Dataset entries:
* * * * * * * * *

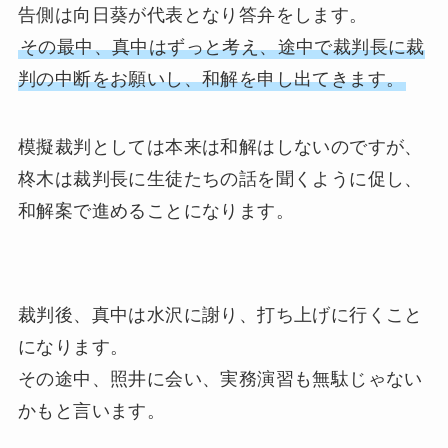
告側は向日葵が代表となり答弁をします。
その最中、真中はずっと考え、途中で裁判長に裁
判の中断をお願いし、和解を申し出てきます。
模擬裁判としては本来は和解はしないのですが、
柊木は裁判長に生徒たちの話を聞くように促し、
和解案で進めることになります。
裁判後、真中は水沢に謝り、打ち上げに行くこと
になります。
その途中、照井に会い、実務演習も無駄じゃない
かもと言います。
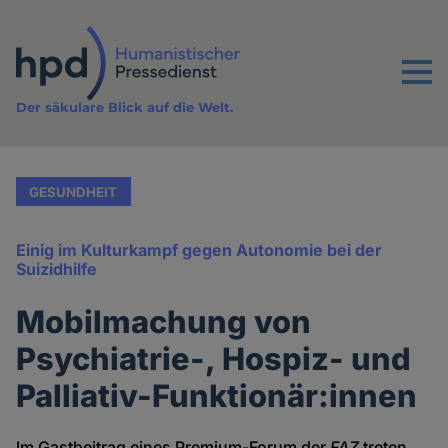
Direkt
zum
Inhalt
Menu
Der säkulare Blick auf die Welt.
GESUNDHEIT
Einig im Kulturkampf gegen Autonomie bei der
Suizidhilfe
Mobilmachung von
Psychiatrie-, Hospiz- und
Palliativ-Funktionär:innen
Im Gastbeitrag eines Premium-Forum der
FAZ
treten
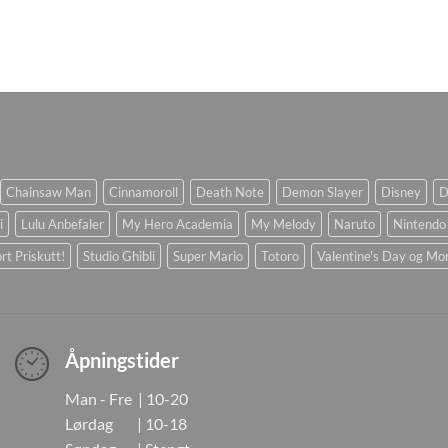
Chainsaw Man
Cinnamoroll
Death Note
Demon Slayer
Disney
D
i
Lulu Anbefaler
My Hero Academia
My Melody
Naruto
Nintendo
rt Priskutt!
Studio Ghibli
Super Mario
Totoro
Valentine's Day og Mo
Åpningstider
Man - Fre | 10-20
Lørdag | 10-18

* * * * * * * * *

Working from the line containing "模擬裁判としては本来は和解はしないのですが、" to the last line of the data, retype every line exactly, both ends included, and leave out all pictures.

模擬裁判としては本来は和解はしないのですが、
柊木は裁判長に生徒たちの話を聞くように促し、
和解案で進めることになります。
裁判後、真中は水沢に謝り、打ち上げに行くこと
になります。
その途中、照井に会い、実務演習も無駄じゃない
かもと言います。
Direkt
zum
Inhalt
Menu
Der säkulare Blick auf die Welt.
GESUNDHEIT
Einig im Kulturkampf gegen Autonomie bei der
Suizidhilfe
Mobilmachung von
Psychiatrie-, Hospiz- und
Palliativ-Funktionär:innen
Im Gastbeitrag eines Premium-Forum der
FAZ
treten
Chainsaw Man
Cinnamoroll
Death Note
Demon Slayer
Disney
D
i
Lulu Anbefaler
My Hero Academia
My Melody
Naruto
Nintendo
rt Priskutt!
Studio Ghibli
Super Mario
Totoro
Valentine's Day og Mo
Åpningstider
Man - Fre | 10-20
Lørdag | 10-18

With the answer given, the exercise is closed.